Rabu, 24 Oktober 2012

GEORGE FOREMAN

SAYA tidak mau uangmu George, SAYA menginginkan engkau!


Waktu saya kecil, keluarga kami sangat miskin. Maka untuk makan saja, saya sengaja bertamu ke tetangga pada jam-jam makan, berharap mereka mengundang saya untuk makan bersama mereka.

Tumbuh dalam kemiskinan membuat kebencian dan amarah tumbuh subur dalam hati saya, sehingga semuanya itu saya salurkan dengan berlatih tinju secara keras. Tidak lama, hasil latihan itu membuat saya mendapatkan medali emas olimpiade kelas berat pada tahun 1968.

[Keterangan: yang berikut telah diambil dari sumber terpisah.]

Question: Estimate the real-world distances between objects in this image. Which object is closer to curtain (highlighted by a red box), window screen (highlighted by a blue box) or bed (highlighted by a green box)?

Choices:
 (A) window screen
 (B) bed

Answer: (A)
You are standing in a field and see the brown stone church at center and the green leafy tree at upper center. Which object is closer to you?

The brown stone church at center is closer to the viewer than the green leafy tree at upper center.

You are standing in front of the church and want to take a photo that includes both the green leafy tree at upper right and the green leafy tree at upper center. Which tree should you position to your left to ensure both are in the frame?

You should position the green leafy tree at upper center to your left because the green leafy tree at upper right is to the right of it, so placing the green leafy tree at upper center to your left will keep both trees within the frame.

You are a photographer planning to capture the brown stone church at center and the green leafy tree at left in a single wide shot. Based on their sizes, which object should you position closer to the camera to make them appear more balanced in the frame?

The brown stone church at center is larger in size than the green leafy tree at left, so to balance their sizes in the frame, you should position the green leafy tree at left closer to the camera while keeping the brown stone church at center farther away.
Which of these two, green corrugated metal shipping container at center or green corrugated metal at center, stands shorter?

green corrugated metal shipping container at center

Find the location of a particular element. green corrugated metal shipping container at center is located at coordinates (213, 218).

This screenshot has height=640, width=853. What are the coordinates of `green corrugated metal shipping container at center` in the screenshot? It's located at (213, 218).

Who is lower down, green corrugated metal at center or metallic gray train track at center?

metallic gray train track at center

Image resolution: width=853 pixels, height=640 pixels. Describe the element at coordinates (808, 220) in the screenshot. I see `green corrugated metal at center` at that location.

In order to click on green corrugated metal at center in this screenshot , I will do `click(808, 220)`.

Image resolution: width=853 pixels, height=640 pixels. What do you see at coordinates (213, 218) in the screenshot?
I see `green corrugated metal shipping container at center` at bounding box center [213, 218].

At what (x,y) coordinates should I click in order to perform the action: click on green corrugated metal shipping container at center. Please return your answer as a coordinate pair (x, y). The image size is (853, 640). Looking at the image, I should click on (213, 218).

Pindah ke jalur profesional, kemarahan dan kebencian membuat saya bagaikan binatang buas menghancurkan siapa saja yang melawan, kebanyakan lawan saya 'KO' sebelum ronde ketiga. Rekor 32 kali menang tanpa pernah kalah, membuat saya dengan cepat meroket menjadi penantang bagi Joe Frazier. Saat itu Joe Frazier bagaikan "dewa tinju", tidak seorang pun saat itu terpikir bahwa dia bisa kalah.

Saya ingat, saat bel tanda ronde pertama dimulai, masih jelas terngiang di telinga saya bagaimana Joe dengan cepat datang dengan nafsu membunuhnya. Namun hal itu tidak membuat saya takut, saya membalas setiap pukulannya dengan sekuat tenaga, sehingga dia pun bertekuk lutut, 'KO'. Itu adalah peristiwa paling membahagiakan dalam karier bertinju saya.

Tahun 1974, di Zaire (Afrika), saya harus berhadapan dengan Muhammad Ali, pertarungan yang diberi nama "Rumble in the Jungle". Ali mengetahui kemarahan adalah kunci kelemahan saya. Ali pun memanfaatkan hal tersebut dengan terus membuat pernyataan yang merendahkan saya di berbagai media. Hal itu membuat saya gelisah dan murka, ingin segera rasanya menghajarnya di atas ring.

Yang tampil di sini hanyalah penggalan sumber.